That's actually potentially a very accurate approach.

L1 L2 50mH 100uH ======= ====== .-.-.-. .-.-.-. Vx --||--' ' ' '----+---' ' ' '---. Cx '-||--' | C1 | (var) Cp1 | 1,000uF | '------||-----+ | ===

FOR f = start TO finish apply signal(f) to Vx adjust Cx to series-resonance with L1 (indicated by max current) Vx is now virtually connected to L2-C1. Measure current, phase. NEXT

This method eliminates the effect of Cp1. It's a bit interactive, but manageable, I think(tm)...

Cheers, James Arthur

I'm getting out of my comfort zone, (one L and C are plenty for me.) but I think the Cx, L1 resonance should be fairly broad, (large R in L1) and maybe one value of Cx (picked to be near the L2/C1 resonace) would be enough.

George H.

I haven't thought it all the way through, but I think the L1-Cx resonance shouldn't be a problem. L1 is quite large. That usually makes for high-Q, since L goes with turns^2, while resistance only increase with turns.

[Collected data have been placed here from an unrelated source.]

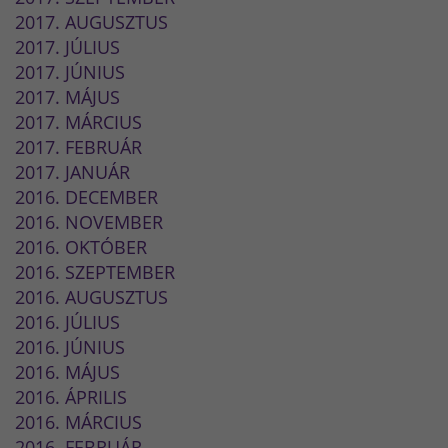
2017. AUGUSZTUS
2017. JÚLIUS
2017. JÚNIUS
2017. MÁJUS
2017. MÁRCIUS
2017. FEBRUÁR
2017. JANUÁR
2016. DECEMBER
2016. NOVEMBER
2016. OKTÓBER
2016. SZEPTEMBER
2016. AUGUSZTUS
2016. JÚLIUS
2016. JÚNIUS
2016. MÁJUS
2016. ÁPRILIS
2016. MÁRCIUS
2016. FEBRUÁR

Ideally, if you series-resonate Cx-L1 (per Mike), L1 disappears, directly connecting Vx to L2-C1 for analysis.

Cheers, James Arthur

They are not coupled. The big inductance is a real inductance, the LC is actually a mechanical resonance

Regards

Klaus

Nice idea

The aim of my investigation is to find the 350Hz resonance, whatever frequency it resides at. So I cannot add a capacitor to tune out the large inductance, at least not straightforward

Cheers

Klaus

I think the Q is quite low, it seems that it is since the dip is pretty small

I only have access to the big inductance, LC resonance which is a mechanical resonance I have not access to.

Cheers

Klaus

Really nice approach, I can try to do it manually on monday back to work. It's a quite simple test :-)

Cheers

Klaus

Yikes, NOW you tell us!

Do you think that the schematic represents the actual equivalent?

Put an accelerometer on the box, sweep, use a lock-in algorithm.

For the actual implementation, it will be difficult to implement a tuned capacitance. Maybe I could use something like a capacitance multiplier, so I can do it primarily in HW?

Cheers

Klaus